Excerpt:
The Nickel Boys by Colson Whitehead (Doubleday, 2019)
The Nickel Boys follows the life of Elwood Curtis, a business owner living in New York City. In the present day, an investigation takes place into the Nickel Academy that had been closed for several years. The investigation exposes the school’s hidden history of brutalities, including many bodies that were secretly buried on the grounds. Many men who were jailed at Nickel Academy are deciding to come forward to share their experiences of what happened there. Elwood Curtis is forced to tackle the long-term impacts of his experiences.

Study questions:
A) In the summary of The Nickel Boys, what did the present-day investigation expose about the Nickel Academy?
B) Extend the summary of The Nickel Boys, beginning after its final sentence.

(Stored data)
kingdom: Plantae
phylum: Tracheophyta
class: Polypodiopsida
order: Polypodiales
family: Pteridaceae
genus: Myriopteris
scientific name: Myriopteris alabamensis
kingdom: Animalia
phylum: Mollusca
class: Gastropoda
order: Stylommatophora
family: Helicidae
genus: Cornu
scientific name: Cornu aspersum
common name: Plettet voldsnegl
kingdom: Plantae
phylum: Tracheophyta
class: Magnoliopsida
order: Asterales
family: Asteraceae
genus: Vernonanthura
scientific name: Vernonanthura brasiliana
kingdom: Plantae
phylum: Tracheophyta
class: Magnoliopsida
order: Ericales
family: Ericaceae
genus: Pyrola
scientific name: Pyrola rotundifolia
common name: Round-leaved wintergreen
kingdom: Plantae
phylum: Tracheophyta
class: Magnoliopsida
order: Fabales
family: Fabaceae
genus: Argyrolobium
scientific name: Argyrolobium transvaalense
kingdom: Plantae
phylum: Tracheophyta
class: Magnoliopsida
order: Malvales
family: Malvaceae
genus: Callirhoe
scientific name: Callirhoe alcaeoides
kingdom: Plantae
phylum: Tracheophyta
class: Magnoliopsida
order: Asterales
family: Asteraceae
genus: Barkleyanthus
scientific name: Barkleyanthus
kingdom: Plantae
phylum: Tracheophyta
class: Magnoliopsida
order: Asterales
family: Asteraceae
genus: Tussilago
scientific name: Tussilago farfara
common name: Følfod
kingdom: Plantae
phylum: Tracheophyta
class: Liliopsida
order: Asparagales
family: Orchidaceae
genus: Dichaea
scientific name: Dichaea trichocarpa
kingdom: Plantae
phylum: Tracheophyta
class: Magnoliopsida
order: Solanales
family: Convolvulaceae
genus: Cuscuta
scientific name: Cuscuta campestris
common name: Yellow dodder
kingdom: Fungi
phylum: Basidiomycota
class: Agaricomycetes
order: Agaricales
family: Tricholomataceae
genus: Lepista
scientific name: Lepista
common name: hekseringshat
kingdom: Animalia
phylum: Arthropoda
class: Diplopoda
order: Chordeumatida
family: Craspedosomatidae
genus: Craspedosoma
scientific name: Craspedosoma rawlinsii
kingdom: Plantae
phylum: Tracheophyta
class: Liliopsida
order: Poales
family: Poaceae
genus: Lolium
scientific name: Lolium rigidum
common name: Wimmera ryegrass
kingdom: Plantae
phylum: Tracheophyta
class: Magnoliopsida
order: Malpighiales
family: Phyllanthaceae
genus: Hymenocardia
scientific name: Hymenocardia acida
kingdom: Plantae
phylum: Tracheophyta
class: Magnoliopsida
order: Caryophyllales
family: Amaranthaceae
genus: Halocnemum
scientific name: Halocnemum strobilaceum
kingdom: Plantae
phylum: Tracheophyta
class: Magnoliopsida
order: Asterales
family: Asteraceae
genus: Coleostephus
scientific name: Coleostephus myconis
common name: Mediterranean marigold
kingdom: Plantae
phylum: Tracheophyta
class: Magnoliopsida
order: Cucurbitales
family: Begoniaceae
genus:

Responses to the exercise:
A) It exposed the school's hidden history of brutalities, including many bodies that were secretly buried on the grounds.

B)
In 1960s Tallahassee, Elwood Curtis is a hardworking high school student with an idealistic sense of justice. Motivated by Martin Luther King Jr. and the civil rights movement, he always tried to speak out about injustices. When he was chosen to attend a university to start earning credits for college, he was very excited. However, on the first day, he decides hitchhike with an African American man. When they are pulled over, it is revealed that the vehicle was stolen. Elwood is arrested and convicted. He is sent to Nickel Academy, a juvenile detention center. Most boys at Nickel Academy receive poor education, are made to perform hard labor, and regularly receive harsh physical reprimands. The staff ignores and conceals sexual abuse and visits to the “White House,” from which some boys never come back. The children are segregated by race, with black boys facing the worst treatment. Elwood makes friends with another boy by the name of Turner. Turner has been in the Nickel Academy for a while and knows how everything works. Elwood tries to serve his time while keeping his head down but is gravely beaten on two instances: once for interfering when a young boy was being attacked by sexual predators, and once after writing a letter to inspectors describing the facility’s inadequate conditions and mistreatment. Turner overhears the administration’s plan to have Elwood killed and they decide to try to escape. Elwood is shot and killed while Turner avoids being captured. We then discover that Turner has been using Elwood’s name and tried to live up to his principles. In the present day, he finally exposes his history and real name, Jack Turner, to his wife, then heads back to Florida to tell his friend’s story.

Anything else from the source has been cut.